◆ **ABOUT THIS EXERCISE**
Set the pictures aside and return each record below precisely as written.

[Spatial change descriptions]
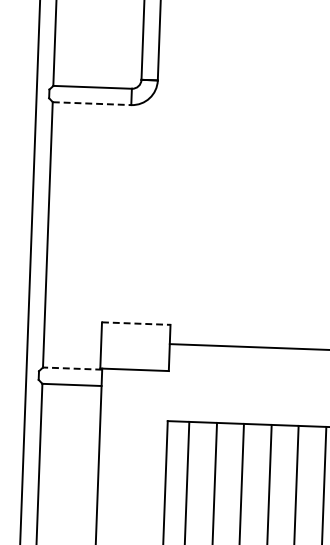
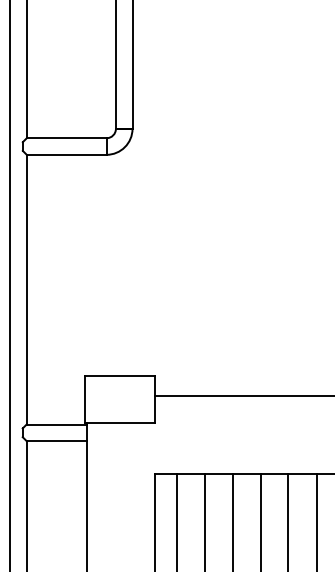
line: (91, 103) -> (66, 154), dashed -> solid
line: (136, 323) -> (119, 376), dashed -> solid
line: (72, 368) -> (56, 424), dashed -> solid

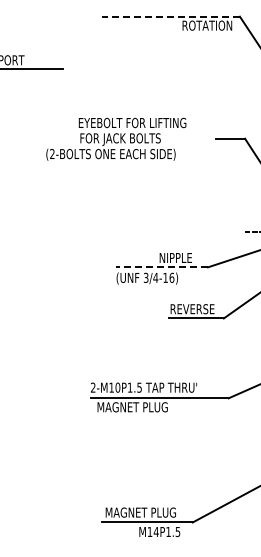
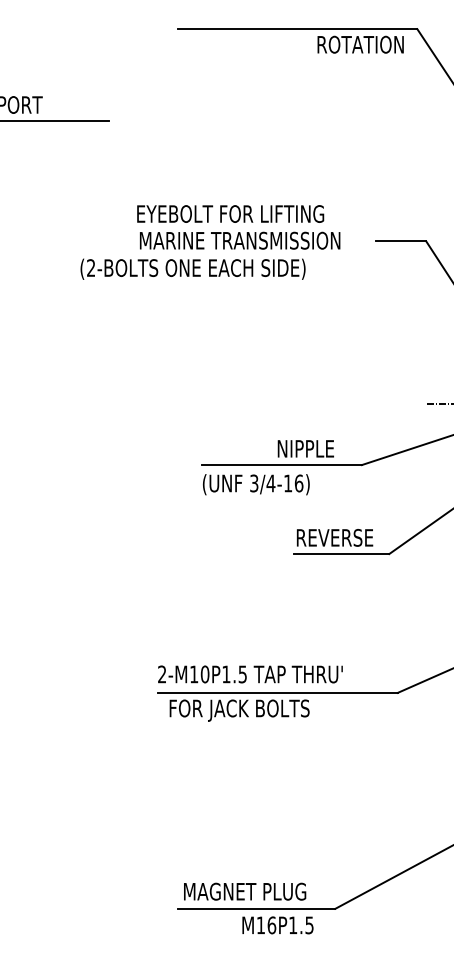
line: (171, 16) -> (298, 28), dashed -> solid
text: (138, 139) -> (240, 242), FOR JACK BOLTS -> MARINE TRANSMISSION
line: (161, 267) -> (280, 465), dashed -> solid
text: (137, 408) -> (239, 710), MAGNET PLUG -> FOR JACK BOLTS
text: (155, 531) -> (270, 924), M14P1.5 -> M16P1.5

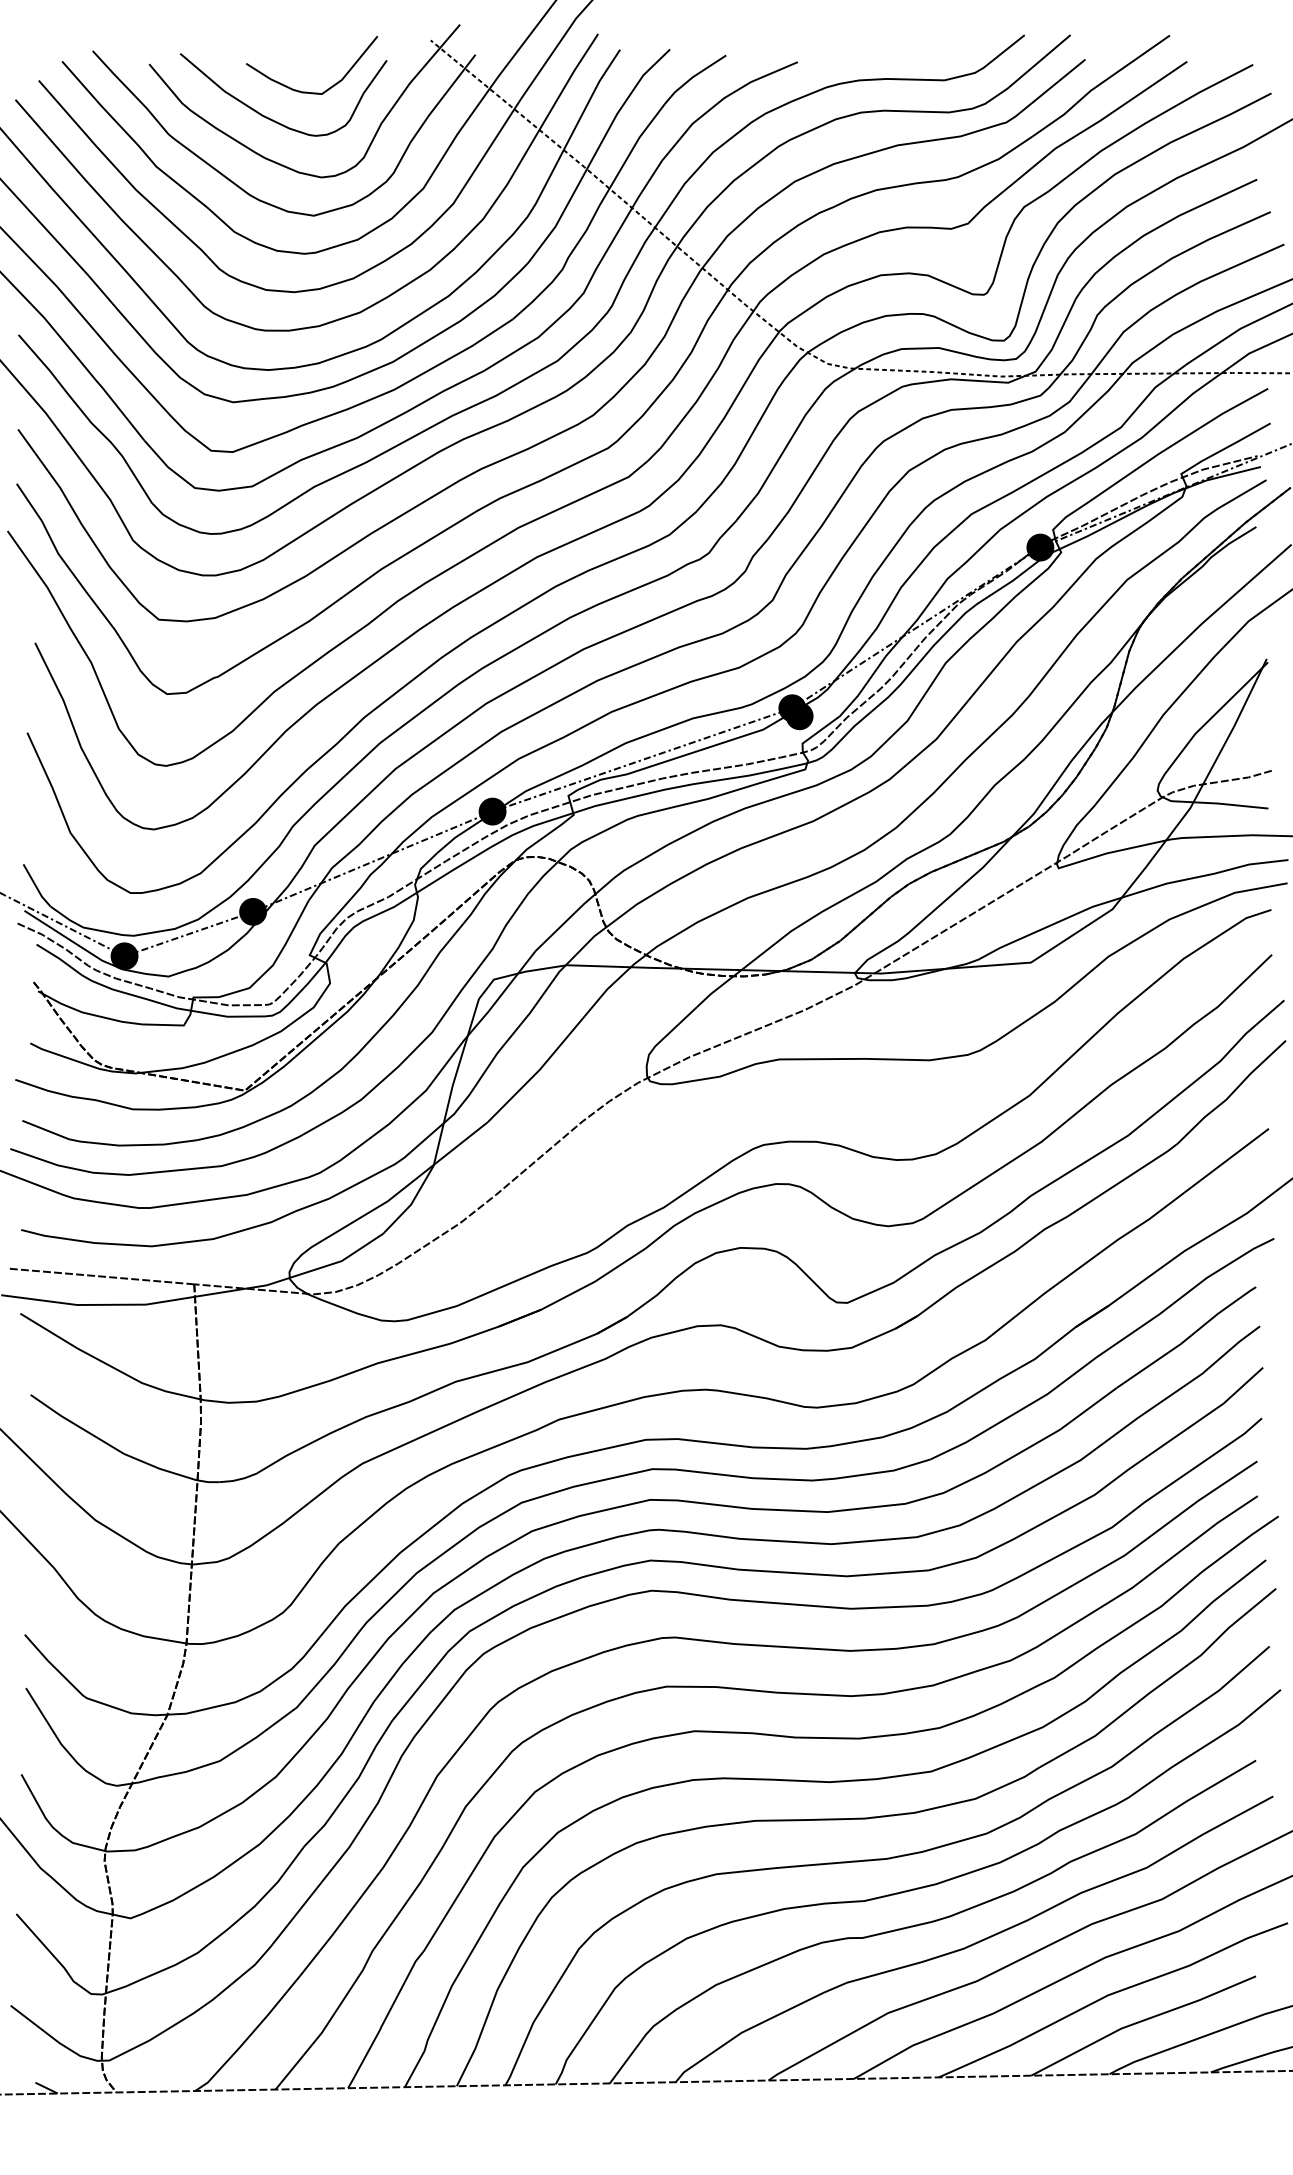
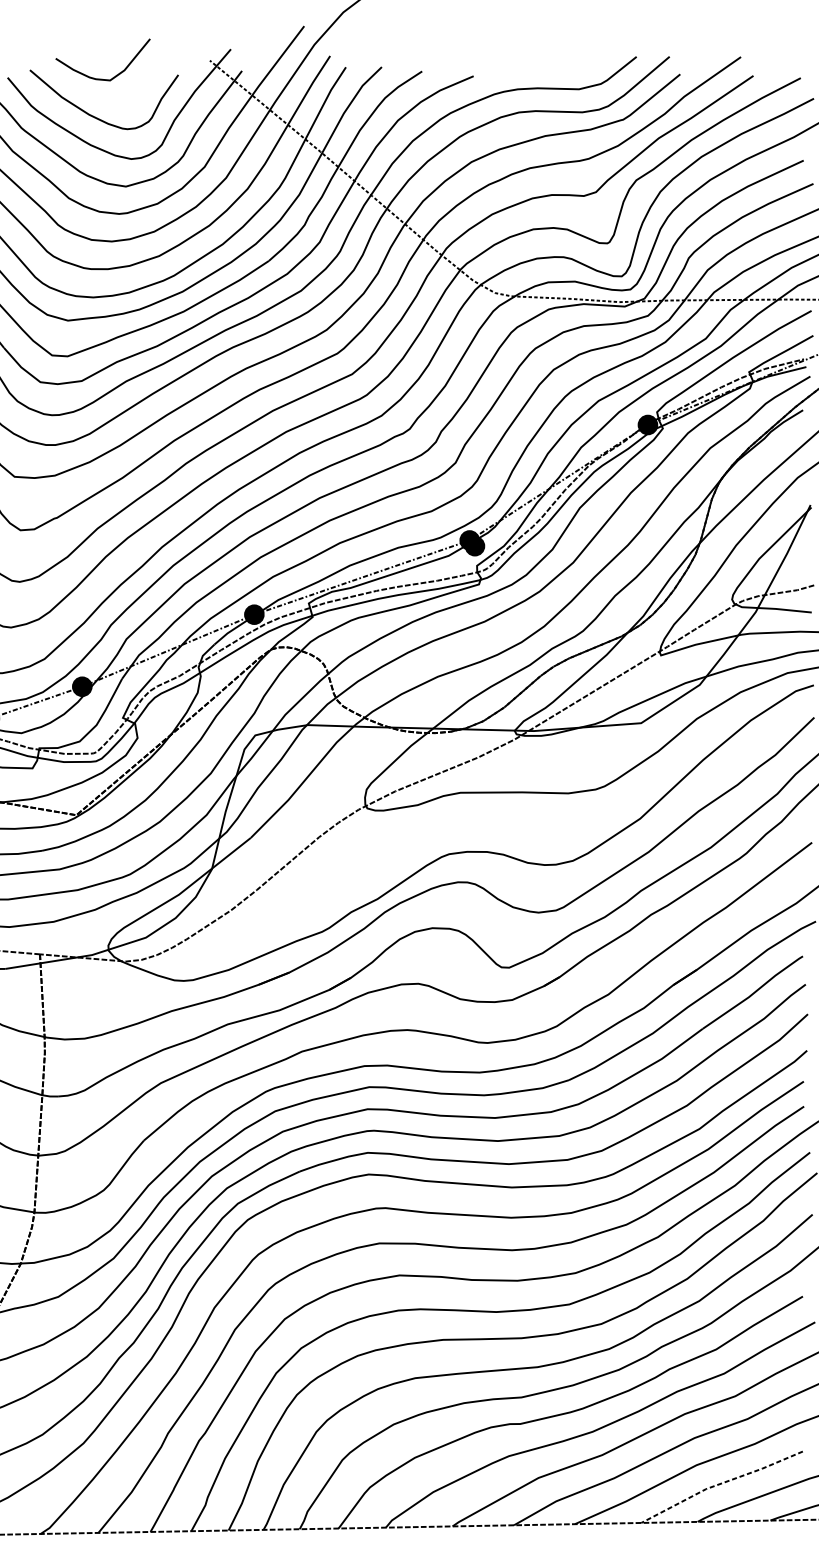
curve: (307, 91) -> (99, 78), moved
line: (1141, 2021) -> (720, 1484), solid -> dashed

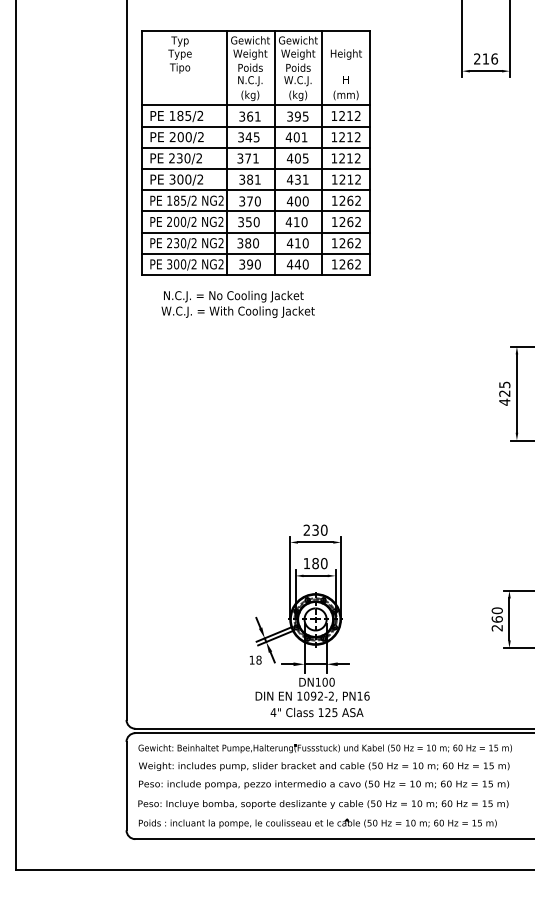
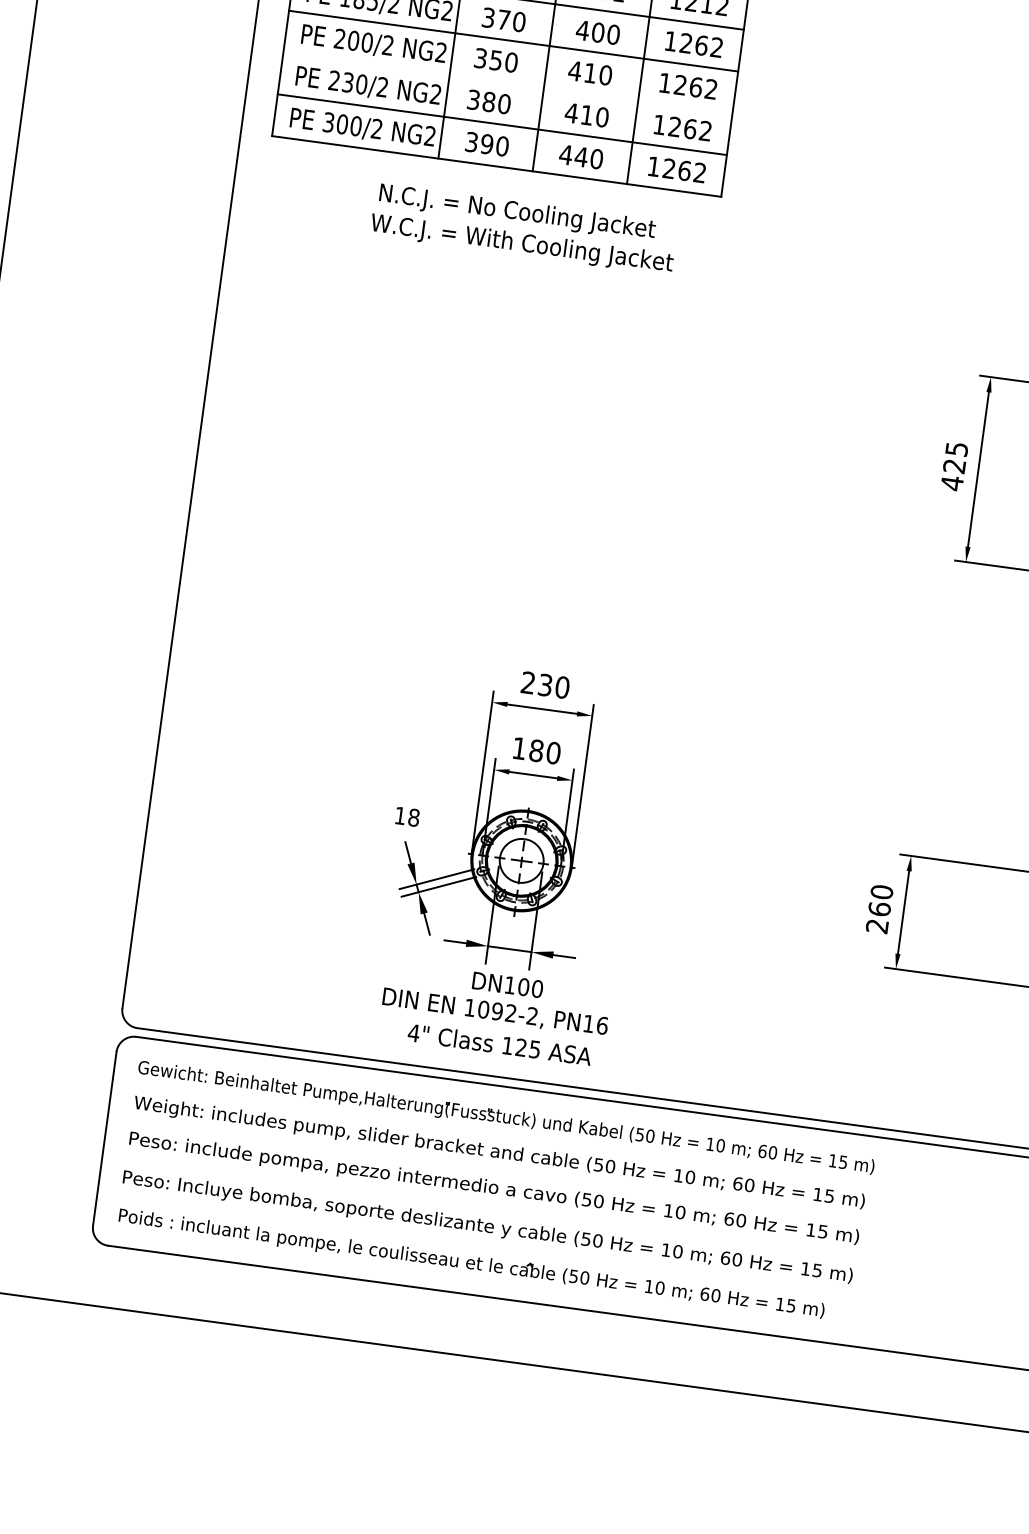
line: (256, 232) -> (508, 82), removed
text: (237, 304) -> (522, 229), moved
text: (255, 659) -> (407, 815), moved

◆ **WRITTEN ANSWER**
line: (91, 103) -> (66, 154), dashed -> solid
line: (136, 323) -> (119, 376), dashed -> solid
line: (72, 368) -> (56, 424), dashed -> solid

line: (171, 16) -> (298, 28), dashed -> solid
text: (138, 139) -> (240, 242), FOR JACK BOLTS -> MARINE TRANSMISSION
line: (161, 267) -> (280, 465), dashed -> solid
text: (137, 408) -> (239, 710), MAGNET PLUG -> FOR JACK BOLTS
text: (155, 531) -> (270, 924), M14P1.5 -> M16P1.5

curve: (307, 91) -> (99, 78), moved
line: (1141, 2021) -> (720, 1484), solid -> dashed

line: (256, 232) -> (508, 82), removed
text: (237, 304) -> (522, 229), moved
text: (255, 659) -> (407, 815), moved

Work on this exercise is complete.